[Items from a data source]
%%
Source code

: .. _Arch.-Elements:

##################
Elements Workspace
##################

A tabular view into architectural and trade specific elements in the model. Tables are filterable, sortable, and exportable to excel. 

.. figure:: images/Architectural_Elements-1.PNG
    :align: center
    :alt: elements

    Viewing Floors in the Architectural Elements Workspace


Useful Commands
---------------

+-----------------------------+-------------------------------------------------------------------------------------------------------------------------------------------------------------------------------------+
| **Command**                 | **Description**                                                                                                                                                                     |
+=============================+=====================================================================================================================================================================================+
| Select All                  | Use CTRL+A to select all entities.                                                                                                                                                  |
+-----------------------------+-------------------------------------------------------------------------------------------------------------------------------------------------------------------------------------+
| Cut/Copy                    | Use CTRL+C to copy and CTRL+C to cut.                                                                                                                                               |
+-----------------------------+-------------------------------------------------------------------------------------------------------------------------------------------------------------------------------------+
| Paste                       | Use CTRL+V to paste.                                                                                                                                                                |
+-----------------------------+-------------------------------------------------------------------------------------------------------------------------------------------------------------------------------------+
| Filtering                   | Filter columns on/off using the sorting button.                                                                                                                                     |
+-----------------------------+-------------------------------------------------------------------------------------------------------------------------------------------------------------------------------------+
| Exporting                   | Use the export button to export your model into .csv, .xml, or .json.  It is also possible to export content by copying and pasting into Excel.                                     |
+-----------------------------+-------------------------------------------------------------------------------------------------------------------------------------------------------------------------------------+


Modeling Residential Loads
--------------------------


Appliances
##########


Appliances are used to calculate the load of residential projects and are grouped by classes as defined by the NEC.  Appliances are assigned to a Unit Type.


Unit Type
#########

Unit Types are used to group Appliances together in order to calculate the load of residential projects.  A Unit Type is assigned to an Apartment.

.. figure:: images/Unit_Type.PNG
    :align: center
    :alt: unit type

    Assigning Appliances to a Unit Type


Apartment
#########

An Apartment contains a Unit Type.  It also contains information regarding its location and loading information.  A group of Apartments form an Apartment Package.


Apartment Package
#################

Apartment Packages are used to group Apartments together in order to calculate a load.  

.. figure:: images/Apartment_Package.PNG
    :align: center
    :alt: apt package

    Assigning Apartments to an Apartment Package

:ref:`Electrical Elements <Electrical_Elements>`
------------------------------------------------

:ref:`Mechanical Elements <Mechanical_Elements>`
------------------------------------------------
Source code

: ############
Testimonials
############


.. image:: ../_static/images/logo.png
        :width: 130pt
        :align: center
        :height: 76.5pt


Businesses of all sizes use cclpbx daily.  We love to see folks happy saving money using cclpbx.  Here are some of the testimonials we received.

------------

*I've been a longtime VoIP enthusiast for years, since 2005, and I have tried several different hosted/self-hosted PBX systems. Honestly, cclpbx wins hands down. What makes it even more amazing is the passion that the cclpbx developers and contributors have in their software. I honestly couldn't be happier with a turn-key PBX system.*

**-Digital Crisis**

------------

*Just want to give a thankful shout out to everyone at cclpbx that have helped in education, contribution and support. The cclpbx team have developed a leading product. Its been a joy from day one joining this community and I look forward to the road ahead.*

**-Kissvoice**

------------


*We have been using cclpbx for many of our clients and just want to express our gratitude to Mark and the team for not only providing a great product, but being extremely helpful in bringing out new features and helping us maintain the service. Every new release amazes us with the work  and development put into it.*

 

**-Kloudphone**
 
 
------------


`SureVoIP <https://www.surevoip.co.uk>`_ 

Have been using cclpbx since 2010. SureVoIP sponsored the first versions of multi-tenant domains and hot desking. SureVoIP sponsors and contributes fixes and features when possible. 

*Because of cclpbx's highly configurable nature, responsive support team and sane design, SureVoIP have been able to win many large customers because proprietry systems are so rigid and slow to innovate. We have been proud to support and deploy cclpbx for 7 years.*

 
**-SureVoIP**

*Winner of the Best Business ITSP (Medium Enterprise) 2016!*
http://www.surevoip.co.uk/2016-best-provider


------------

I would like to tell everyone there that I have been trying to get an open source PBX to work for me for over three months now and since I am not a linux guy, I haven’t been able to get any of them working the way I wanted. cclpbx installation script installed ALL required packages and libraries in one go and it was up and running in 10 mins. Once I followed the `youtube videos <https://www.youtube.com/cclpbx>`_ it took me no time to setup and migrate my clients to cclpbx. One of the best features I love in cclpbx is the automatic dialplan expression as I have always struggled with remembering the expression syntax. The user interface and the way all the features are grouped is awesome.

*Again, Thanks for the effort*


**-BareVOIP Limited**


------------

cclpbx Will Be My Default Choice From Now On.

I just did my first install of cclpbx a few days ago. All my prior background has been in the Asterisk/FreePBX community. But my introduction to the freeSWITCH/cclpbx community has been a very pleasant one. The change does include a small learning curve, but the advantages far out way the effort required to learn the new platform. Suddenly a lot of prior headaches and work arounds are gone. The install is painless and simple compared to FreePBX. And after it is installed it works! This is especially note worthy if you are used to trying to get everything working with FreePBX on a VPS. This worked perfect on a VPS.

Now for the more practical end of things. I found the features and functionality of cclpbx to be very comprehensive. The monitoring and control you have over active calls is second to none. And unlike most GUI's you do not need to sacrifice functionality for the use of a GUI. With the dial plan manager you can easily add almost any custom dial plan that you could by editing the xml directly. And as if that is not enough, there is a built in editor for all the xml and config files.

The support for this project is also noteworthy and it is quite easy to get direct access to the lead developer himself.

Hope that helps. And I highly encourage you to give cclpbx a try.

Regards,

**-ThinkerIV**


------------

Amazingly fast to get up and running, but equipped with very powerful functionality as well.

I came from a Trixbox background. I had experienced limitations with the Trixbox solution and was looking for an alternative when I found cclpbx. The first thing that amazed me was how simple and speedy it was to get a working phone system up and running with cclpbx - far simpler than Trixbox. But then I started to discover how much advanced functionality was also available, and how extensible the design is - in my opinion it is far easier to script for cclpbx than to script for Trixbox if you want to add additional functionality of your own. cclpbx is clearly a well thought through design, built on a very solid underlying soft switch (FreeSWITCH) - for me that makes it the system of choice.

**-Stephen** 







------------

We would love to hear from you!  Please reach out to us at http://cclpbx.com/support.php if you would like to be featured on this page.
%%
§ Aim of the task
Check each line of the entries, and copy the ones that contain "into".

§ The answer
A tabular view into architectural and trade specific elements in the model. Tables are filterable, sortable, and exportable to excel. 
| Exporting                   | Use the export button to export your model into .csv, .xml, or .json.  It is also possible to export content by copying and pasting into Excel.                                     |
*We have been using cclpbx for many of our clients and just want to express our gratitude to Mark and the team for not only providing a great product, but being extremely helpful in bringing out new features and helping us maintain the service. Every new release amazes us with the work  and development put into it.*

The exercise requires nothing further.